Notre langue n’est pas flexionnelle. La fonction d’un mot (auteur de l’action, bénéficiaire de l’action, outil utilisé pour faire l’action, moment de l’action, lieu de l’action, etc.) est seulement indiquée par sa position dans la phrase et par quelques prépositions. Par exemple, le sujet se reconnait typiquement au fait qu’il est avant le verbe et les compléments au fait qu’ils sont après. Au contraire, en latin, en allemand ou en russe, la position des mots dans la phrase n’est pas porteuse de sens (bien qu’elle puisse être imposée par l’usage). On distingue l’auteur, le bénéficiaire, le lieu, etc. en fléchissant la fin du mot. Ainsi le proverbe latin asinus asimum fricat où les terminaisons en -us et en -um indiquent respectivement l’âne sujet et l’âne COD.
Notre langue n’est pas non plus isolante. Les mots s’accordent en genre et en nombre, les verbes se conjuguent pour marquer la personne, le temps, le mode. En chinois mandarin, au contraire, tous les mots sans aucune exception sont invariables. C’est d’ailleurs assez logique quand on pense au système d’écriture par idéogramme, qui ne permet pas comme notre système alphabétique les modifications de la graphie d’un mot. En l’absence de conjugaison, on utilise pour marquer les temps et les modes, des périphrases, des proverbes, des expressions toutes faites. De là vient probablement la caricature classique du Chinois qui utilise de longues tirades un peu précieuses pour exprimer des choses toutes simples.
Notre langue ne possède que deux genres, le masculin et le féminin. Dans d’autres langues, comme l’anglais, l’allemand ou le latin, il existe aussi un genre neutre. Il est toutefois amusant de constater qu’à l’exception de l’anglais qui utilise une règle claire (tout ce qui n’est pas humain est neutre sauf les gros bateaux qui sont des filles), la répartition des noms entre masculin, féminin et neutre est assez aléatoire. Par exemple, on peut aussi se demander pourquoi en allemand fräulein (mademoiselle) est neutre plutôt que féminin, ou bien pourquoi le genre des choses est si souvent différent entre le français et l’italien (le dos/la schiena, je ne m’y ferai jamais !).

Données de détection en télédétection:
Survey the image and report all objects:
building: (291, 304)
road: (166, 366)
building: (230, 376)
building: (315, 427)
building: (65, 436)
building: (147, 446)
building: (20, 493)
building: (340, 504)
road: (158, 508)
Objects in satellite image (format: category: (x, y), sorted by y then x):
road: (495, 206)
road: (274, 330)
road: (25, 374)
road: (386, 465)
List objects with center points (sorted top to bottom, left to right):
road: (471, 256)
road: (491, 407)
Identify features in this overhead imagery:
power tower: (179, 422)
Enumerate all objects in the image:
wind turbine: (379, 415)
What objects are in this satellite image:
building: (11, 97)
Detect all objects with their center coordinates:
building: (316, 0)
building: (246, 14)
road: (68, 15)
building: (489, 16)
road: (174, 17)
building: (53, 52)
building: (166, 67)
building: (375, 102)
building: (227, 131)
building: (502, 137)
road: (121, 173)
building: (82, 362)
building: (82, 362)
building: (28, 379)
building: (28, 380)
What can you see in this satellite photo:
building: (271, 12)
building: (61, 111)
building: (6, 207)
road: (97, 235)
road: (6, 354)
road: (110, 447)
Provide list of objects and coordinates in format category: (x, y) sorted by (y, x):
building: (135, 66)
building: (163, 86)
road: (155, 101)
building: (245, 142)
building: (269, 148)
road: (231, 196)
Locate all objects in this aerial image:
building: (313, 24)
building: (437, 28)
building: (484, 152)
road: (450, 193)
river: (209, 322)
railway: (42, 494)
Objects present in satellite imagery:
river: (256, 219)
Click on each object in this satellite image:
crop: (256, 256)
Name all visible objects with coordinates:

Consigne 1: D'après le texte sur les langues, de quel genre est le mot allemand fräulein ?
Consigne 2: Recopiez sans rien changer le passage du texte sur les langues qui va de « Notre langue n’est pas flexionnelle. » à « et l’âne COD. ».
Consigne 3: Rédigez la suite du texte sur les langues à partir de sa dernière phrase.
Ces données viennent d'une autre source que le texte.

Votre réponse 1: Le mot fräulein est neutre en allemand.

Votre réponse 2:
Notre langue n’est pas flexionnelle. La fonction d’un mot (auteur de l’action, bénéficiaire de l’action, outil utilisé pour faire l’action, moment de l’action, lieu de l’action, etc.) est seulement indiquée par sa position dans la phrase et par quelques prépositions. Par exemple, le sujet se reconnait typiquement au fait qu’il est avant le verbe et les compléments au fait qu’ils sont après. Au contraire, en latin, en allemand ou en russe, la position des mots dans la phrase n’est pas porteuse de sens (bien qu’elle puisse être imposée par l’usage). On distingue l’auteur, le bénéficiaire, le lieu, etc. en fléchissant la fin du mot. Ainsi le proverbe latin asinus asimum fricat où les terminaisons en -us et en -um indiquent respectivement l’âne sujet et l’âne COD.

Votre réponse 3:
Notre langue n’a que deux nombres, le singulier et le pluriel. Dans d’autres langues, comme l’arabe moderne ou le grec ancien, il y a également un duel, qui sert pour les objets allant par deux. Il en subsiste une trace en anglais, avec both qui est le duel de all. D’une façon générale, le pluriel (ou le duel) est obtenu en ajoutant une marque distinctive au mot singulier (généralement un -s en français et en anglais). Le breton se distingue en faisant l’inverse : beaucoup de mots sont naturellement au pluriel, et c’est pour obtenir le singulier qu’il faut ajouter une marque. Ainsi, gwez au pluriel (des arbres) donne gwezenn au singulier (un arbre).
Notre langue n’utilise pas les classificateurs. Quand on désigne un objet, notre grammaire n’impose pas de rajouter un mot ou d’accorder le reste de la phrase selon la classe à laquelle cet objet appartient. C’est très différent en japonais, où le nom des chiffres varie en fonction du type d’objet qui est dénombré. Ainsi, on compte différemment les personnes, les oiseaux, les lapins, les petits animaux, les gros animaux, les objets fins et plats, les objets longs et cylindriques, les objets technologiques, les vêtements, les objets portés aux pieds, les liquides, les médicaments de forme ronde (pilules et autres gélules), les chapitres d’un livre, etc.
Bref, le français est une des plus belles langues du monde, mais je la trouve quand même un peu monotone.